* [Extracted records]
┏━━

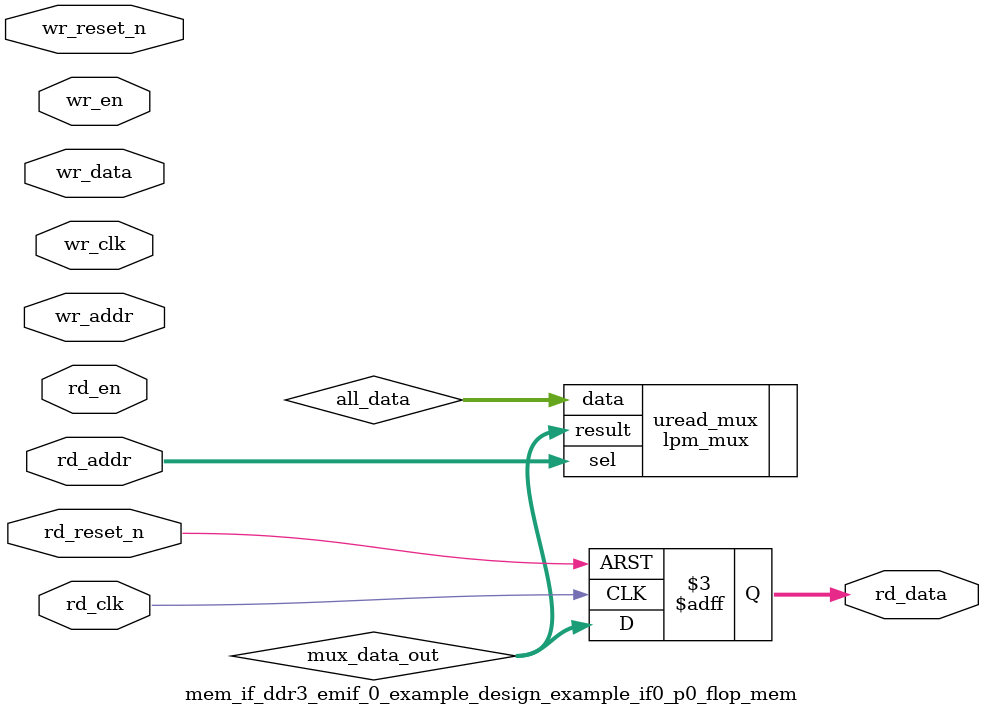
<source format=v>



`timescale 1 ps / 1 ps

(* altera_attribute = "-name ALLOW_SYNCH_CTRL_USAGE ON;-name AUTO_CLOCK_ENABLE_RECOGNITION ON" *)
module mem_if_ddr3_emif_0_example_design_example_if0_p0_flop_mem(
	wr_reset_n,
	wr_clk,
	wr_en,
	wr_addr,
	wr_data,
	rd_reset_n,
	rd_clk,
	rd_en,
	rd_addr,
	rd_data
);

parameter WRITE_MEM_DEPTH	= "";
parameter WRITE_ADDR_WIDTH	= "";
parameter WRITE_DATA_WIDTH	= "";
parameter READ_MEM_DEPTH	= "";
parameter READ_ADDR_WIDTH	= "";		 
parameter READ_DATA_WIDTH	= "";


input	wr_reset_n;
input	wr_clk;
input	wr_en;
input	[WRITE_ADDR_WIDTH-1:0] wr_addr;
input	[WRITE_DATA_WIDTH-1:0] wr_data;
input	rd_reset_n;
input	rd_clk;
input	rd_en;
input	[READ_ADDR_WIDTH-1:0] rd_addr;
output	[READ_DATA_WIDTH-1:0] rd_data;



wire	[WRITE_DATA_WIDTH*WRITE_MEM_DEPTH-1:0] all_data;
wire	[READ_DATA_WIDTH-1:0] mux_data_out;



// declare a memory with WRITE_MEM_DEPTH entries
// each entry contains a data size of WRITE_DATA_WIDTH
reg	[WRITE_DATA_WIDTH-1:0] data_stored [0:WRITE_MEM_DEPTH-1] /* synthesis syn_preserve = 1 */;
reg	[READ_DATA_WIDTH-1:0] rd_data;

generate
genvar entry;
	for (entry=0; entry < WRITE_MEM_DEPTH; entry=entry+1)
	begin: mem_location
		assign all_data[(WRITE_DATA_WIDTH*(entry+1)-1) : (WRITE_DATA_WIDTH*entry)] = data_stored[entry]; 
		
		always @(posedge wr_clk or negedge wr_reset_n)
		begin
			if (~wr_reset_n) begin
				data_stored[entry] <= {WRITE_DATA_WIDTH{1'b0}};
			end else begin
				if (wr_en) begin
					if (entry == wr_addr) begin
						data_stored[entry] <= wr_data;
					end
				end
			end
		end		
	end
endgenerate

// mux to select the correct output data based on read address
lpm_mux	uread_mux(
	.sel (rd_addr),
	.data (all_data),
	.result (mux_data_out)
	// synopsys translate_off
	,
	.aclr (),
	.clken (),
	.clock ()
	// synopsys translate_on
	);
 defparam uread_mux.lpm_size = READ_MEM_DEPTH;
 defparam uread_mux.lpm_type = "LPM_MUX";
 defparam uread_mux.lpm_width = READ_DATA_WIDTH;
 defparam uread_mux.lpm_widths = READ_ADDR_WIDTH;

always @(posedge rd_clk or negedge rd_reset_n)	
begin
	if (~rd_reset_n) begin
		rd_data <= {READ_DATA_WIDTH{1'b0}};
	end else begin
		rd_data <= mux_data_out;
	end
end

endmodule

</source>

┗━━

* [Exercise requirements]
An exact copy of the data above is required, printed without its pictures.

* [Output for this exercise]
<source format=v>



`timescale 1 ps / 1 ps

(* altera_attribute = "-name ALLOW_SYNCH_CTRL_USAGE ON;-name AUTO_CLOCK_ENABLE_RECOGNITION ON" *)
module mem_if_ddr3_emif_0_example_design_example_if0_p0_flop_mem(
	wr_reset_n,
	wr_clk,
	wr_en,
	wr_addr,
	wr_data,
	rd_reset_n,
	rd_clk,
	rd_en,
	rd_addr,
	rd_data
);

parameter WRITE_MEM_DEPTH	= "";
parameter WRITE_ADDR_WIDTH	= "";
parameter WRITE_DATA_WIDTH	= "";
parameter READ_MEM_DEPTH	= "";
parameter READ_ADDR_WIDTH	= "";		 
parameter READ_DATA_WIDTH	= "";


input	wr_reset_n;
input	wr_clk;
input	wr_en;
input	[WRITE_ADDR_WIDTH-1:0] wr_addr;
input	[WRITE_DATA_WIDTH-1:0] wr_data;
input	rd_reset_n;
input	rd_clk;
input	rd_en;
input	[READ_ADDR_WIDTH-1:0] rd_addr;
output	[READ_DATA_WIDTH-1:0] rd_data;



wire	[WRITE_DATA_WIDTH*WRITE_MEM_DEPTH-1:0] all_data;
wire	[READ_DATA_WIDTH-1:0] mux_data_out;



// declare a memory with WRITE_MEM_DEPTH entries
// each entry contains a data size of WRITE_DATA_WIDTH
reg	[WRITE_DATA_WIDTH-1:0] data_stored [0:WRITE_MEM_DEPTH-1] /* synthesis syn_preserve = 1 */;
reg	[READ_DATA_WIDTH-1:0] rd_data;

generate
genvar entry;
	for (entry=0; entry < WRITE_MEM_DEPTH; entry=entry+1)
	begin: mem_location
		assign all_data[(WRITE_DATA_WIDTH*(entry+1)-1) : (WRITE_DATA_WIDTH*entry)] = data_stored[entry]; 
		
		always @(posedge wr_clk or negedge wr_reset_n)
		begin
			if (~wr_reset_n) begin
				data_stored[entry] <= {WRITE_DATA_WIDTH{1'b0}};
			end else begin
				if (wr_en) begin
					if (entry == wr_addr) begin
						data_stored[entry] <= wr_data;
					end
				end
			end
		end		
	end
endgenerate

// mux to select the correct output data based on read address
lpm_mux	uread_mux(
	.sel (rd_addr),
	.data (all_data),
	.result (mux_data_out)
	// synopsys translate_off
	,
	.aclr (),
	.clken (),
	.clock ()
	// synopsys translate_on
	);
 defparam uread_mux.lpm_size = READ_MEM_DEPTH;
 defparam uread_mux.lpm_type = "LPM_MUX";
 defparam uread_mux.lpm_width = READ_DATA_WIDTH;
 defparam uread_mux.lpm_widths = READ_ADDR_WIDTH;

always @(posedge rd_clk or negedge rd_reset_n)	
begin
	if (~rd_reset_n) begin
		rd_data <= {READ_DATA_WIDTH{1'b0}};
	end else begin
		rd_data <= mux_data_out;
	end
end

endmodule

</source>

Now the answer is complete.